_TEXTE SOURCE:_
▼

En société, le dialogue social est un des facteurs essentiels garants de l’harmonie, la cohésion et le bon vivre-ensemble de la communauté. C’est un maillon fondamental d’efficacité de la vie démocratique. Il favorise la solidité du consensus ou de compromis au bénéfice de toutes les parties prenantes de la population et l’étendue d’un pouvoir au sein de la communauté se mesure à l’influence sociale que la personne investie ou le groupe dirigeant peut avoir, influence pouvant être exercée et utilisée officiellement ou officieusement. Par Mhoumadi Sidi IBRAHIMA
Que peuvent être alors les objectifs du dialogue prôné par Azali dans notre pays ?
Le dialogue suppose au préalable une ou des consultations informelles, des concertations qui vont dégager les points importants de la discorde, les principes et les conditions préliminaires posés, convenus et acceptés par chaque partie visée pour participer au dialogue formel.
En clair, il y a nécessité de convenir ensemble sur quoi va porter ce débat. Que sont le ou les thèmes de discussions ? Qu’est-ce qu’il faut réunir comme conditions d’abord pour organiser le débat ? Quel format va prendre le dialogue ? Quels sont les participants ? Qui va l’organiser ? le diriger ? et où aura-t-il lieu ?
Nous voyons bien, à travers ces questions préalables, que le dialogue social est une forme de consultation et de négociation qui visent également à renforcer la notion de participation démocratique inclusive, mais aussi l’autorité de son initiateur par : la résolution de problèmes politiques majeurs posés ; la promotion d’une bonne gouvernance ; la stabilisation sociale ; le développement économique du pays. Le dialogue, s’il est réalisé, doit déboucher sur une nette amélioration de nouvelles conditions de faire la politique et de gérer notre pays dans ses différents secteurs de la vie citoyenne. Sans quoi aucune avancée de mieux-vivre n’est possible.
Mais qu’est ce qu’Azali a fait ?
Tout seul, Azali a pris l’initiative d’appeler à un dialogue dont il a défini tout seul les termes, les thèmes, les problèmes, les questions à aborder et les contours de discussions. Il n’a délibérément tenu compte des points de vue de ses opposants. Alors que ceux-ci lui dénient toute légitimité constitutionnelle et institutionnelle depuis le 26 mai 2021, en bon stratège et tacticien avéré, il pense trouver là une porte dérobée pour revenir sur scène et ainsi se faire indirectement légitimer. D’où l’appel de l’émissaire de l’UA.
Il a judicieusement utilisé l’arrivée de la délégation de l’Union africaine comme faire-valoir de son projet au grand dam de l’opposition apparue comme défensive pour avoir oublié que l’essentiel des représentants des États de cette organisation régionale sont nommés par des dirigeants de la même mouture qu’Azali. L’opposition attendait-elle de cette délégation téléguidée un autre son de cloche que les thèses d’Azali ? Mon Dieu, quelle naïveté !

▲

_SÉRIE D'EXERCICES:_
A: Dans le texte sur le dialogue prôné par Azali, depuis quelle date ses opposants lui dénient-ils toute légitimité constitutionnelle et institutionnelle ?
B: Mettez à jour les entrées depuis leur début jusqu'à la ligne contenant « نشان نمی دهند. » incluse, en remplaçant « Замена » par « Смена » sans rien modifier d'autre. Ne renvoyez que ces lignes.

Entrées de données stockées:
▼

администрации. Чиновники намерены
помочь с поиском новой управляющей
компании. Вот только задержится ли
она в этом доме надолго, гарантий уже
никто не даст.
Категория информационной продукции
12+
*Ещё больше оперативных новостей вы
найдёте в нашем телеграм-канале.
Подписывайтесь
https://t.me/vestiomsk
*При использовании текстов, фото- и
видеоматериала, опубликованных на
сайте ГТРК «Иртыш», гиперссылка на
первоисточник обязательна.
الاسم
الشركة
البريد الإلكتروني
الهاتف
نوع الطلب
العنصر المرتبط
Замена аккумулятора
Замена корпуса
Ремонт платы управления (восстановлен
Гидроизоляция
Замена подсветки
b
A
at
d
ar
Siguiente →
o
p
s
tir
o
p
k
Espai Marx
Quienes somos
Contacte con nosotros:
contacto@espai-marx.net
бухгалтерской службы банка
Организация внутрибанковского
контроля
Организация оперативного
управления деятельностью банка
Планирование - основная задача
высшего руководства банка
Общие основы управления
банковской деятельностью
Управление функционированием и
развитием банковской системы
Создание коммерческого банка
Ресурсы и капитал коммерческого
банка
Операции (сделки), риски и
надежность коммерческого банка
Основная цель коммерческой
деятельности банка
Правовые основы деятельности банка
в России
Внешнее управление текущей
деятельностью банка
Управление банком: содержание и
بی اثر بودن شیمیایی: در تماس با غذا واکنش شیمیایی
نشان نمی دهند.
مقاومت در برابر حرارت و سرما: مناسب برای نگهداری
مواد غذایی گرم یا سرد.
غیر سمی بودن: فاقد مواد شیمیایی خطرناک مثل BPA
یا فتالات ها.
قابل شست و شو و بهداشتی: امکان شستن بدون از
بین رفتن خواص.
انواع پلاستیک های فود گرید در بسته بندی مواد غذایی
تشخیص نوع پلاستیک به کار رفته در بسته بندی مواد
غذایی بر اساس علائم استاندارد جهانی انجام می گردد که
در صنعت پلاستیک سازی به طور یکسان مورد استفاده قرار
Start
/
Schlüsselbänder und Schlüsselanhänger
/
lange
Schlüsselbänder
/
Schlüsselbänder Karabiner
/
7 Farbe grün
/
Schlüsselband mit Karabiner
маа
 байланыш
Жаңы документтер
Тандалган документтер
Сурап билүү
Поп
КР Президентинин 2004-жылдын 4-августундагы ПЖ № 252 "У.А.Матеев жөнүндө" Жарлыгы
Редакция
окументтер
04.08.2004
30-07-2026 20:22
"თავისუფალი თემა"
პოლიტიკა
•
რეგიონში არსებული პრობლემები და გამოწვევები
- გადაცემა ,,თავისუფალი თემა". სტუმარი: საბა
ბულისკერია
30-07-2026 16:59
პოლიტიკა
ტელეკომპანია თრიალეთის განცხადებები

▲

_CORRIGÉ DES EXERCICES:_
A: Depuis le 26 mai 2021.

B:
администрации. Чиновники намерены
помочь с поиском новой управляющей
компании. Вот только задержится ли
она в этом доме надолго, гарантий уже
никто не даст.
Категория информационной продукции
12+
*Ещё больше оперативных новостей вы
найдёте в нашем телеграм-канале.
Подписывайтесь
https://t.me/vestiomsk
*При использовании текстов, фото- и
видеоматериала, опубликованных на
сайте ГТРК «Иртыш», гиперссылка на
первоисточник обязательна.
الاسم
الشركة
البريد الإلكتروني
الهاتف
نوع الطلب
العنصر المرتبط
Смена аккумулятора
Смена корпуса
Ремонт платы управления (восстановлен
Гидроизоляция
Смена подсветки
b
A
at
d
ar
Siguiente →
o
p
s
tir
o
p
k
Espai Marx
Quienes somos
Contacte con nosotros:
contacto@espai-marx.net
бухгалтерской службы банка
Организация внутрибанковского
контроля
Организация оперативного
управления деятельностью банка
Планирование - основная задача
высшего руководства банка
Общие основы управления
банковской деятельностью
Управление функционированием и
развитием банковской системы
Создание коммерческого банка
Ресурсы и капитал коммерческого
банка
Операции (сделки), риски и
надежность коммерческого банка
Основная цель коммерческой
деятельности банка
Правовые основы деятельности банка
в России
Внешнее управление текущей
деятельностью банка
Управление банком: содержание и
بی اثر بودن شیمیایی: در تماس با غذا واکنش شیمیایی
نشان نمی دهند.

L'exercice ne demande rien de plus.